■ PROMPT ■
Restate all entries word for word, minus pictures.

■ RECORDS FOR PROCESSING ■

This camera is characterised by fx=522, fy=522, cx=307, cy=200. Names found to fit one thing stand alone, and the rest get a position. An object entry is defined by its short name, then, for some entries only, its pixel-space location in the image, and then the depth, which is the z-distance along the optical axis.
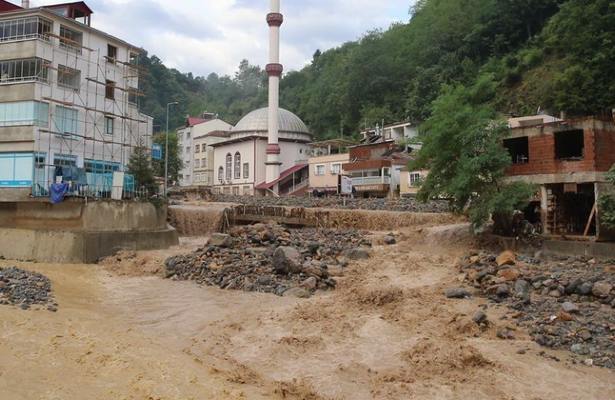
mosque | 69.62
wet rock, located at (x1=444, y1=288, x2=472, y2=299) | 17.25
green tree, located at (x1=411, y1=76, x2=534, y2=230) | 23.75
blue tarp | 29.30
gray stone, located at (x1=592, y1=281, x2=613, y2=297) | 15.15
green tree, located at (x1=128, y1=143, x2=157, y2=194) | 35.78
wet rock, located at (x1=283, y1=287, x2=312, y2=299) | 19.06
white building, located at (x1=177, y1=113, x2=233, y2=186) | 88.75
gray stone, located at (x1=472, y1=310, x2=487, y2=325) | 14.03
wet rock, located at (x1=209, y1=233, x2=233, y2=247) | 27.23
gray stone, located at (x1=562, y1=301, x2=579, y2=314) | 14.12
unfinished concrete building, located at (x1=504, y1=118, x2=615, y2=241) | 23.00
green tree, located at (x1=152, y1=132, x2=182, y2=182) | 73.91
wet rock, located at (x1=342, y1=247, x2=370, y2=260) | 25.95
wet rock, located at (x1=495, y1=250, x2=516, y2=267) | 20.01
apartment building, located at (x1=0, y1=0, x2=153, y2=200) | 32.00
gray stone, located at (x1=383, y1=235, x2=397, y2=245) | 29.80
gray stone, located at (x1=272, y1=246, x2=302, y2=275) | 21.42
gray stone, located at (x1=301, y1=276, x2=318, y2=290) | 19.77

■ RESULT FOR THIS EXERCISE ■
This camera is characterised by fx=522, fy=522, cx=307, cy=200. Names found to fit one thing stand alone, and the rest get a position. An object entry is defined by its short name, then, for some entries only, its pixel-space location in the image, and then the depth, which is the z-distance along the optical axis.
mosque | 69.62
wet rock, located at (x1=444, y1=288, x2=472, y2=299) | 17.25
green tree, located at (x1=411, y1=76, x2=534, y2=230) | 23.75
blue tarp | 29.30
gray stone, located at (x1=592, y1=281, x2=613, y2=297) | 15.15
green tree, located at (x1=128, y1=143, x2=157, y2=194) | 35.78
wet rock, located at (x1=283, y1=287, x2=312, y2=299) | 19.06
white building, located at (x1=177, y1=113, x2=233, y2=186) | 88.75
gray stone, located at (x1=472, y1=310, x2=487, y2=325) | 14.03
wet rock, located at (x1=209, y1=233, x2=233, y2=247) | 27.23
gray stone, located at (x1=562, y1=301, x2=579, y2=314) | 14.12
unfinished concrete building, located at (x1=504, y1=118, x2=615, y2=241) | 23.00
green tree, located at (x1=152, y1=132, x2=182, y2=182) | 73.91
wet rock, located at (x1=342, y1=247, x2=370, y2=260) | 25.95
wet rock, located at (x1=495, y1=250, x2=516, y2=267) | 20.01
apartment building, located at (x1=0, y1=0, x2=153, y2=200) | 32.00
gray stone, located at (x1=383, y1=235, x2=397, y2=245) | 29.80
gray stone, located at (x1=272, y1=246, x2=302, y2=275) | 21.42
gray stone, located at (x1=301, y1=276, x2=318, y2=290) | 19.77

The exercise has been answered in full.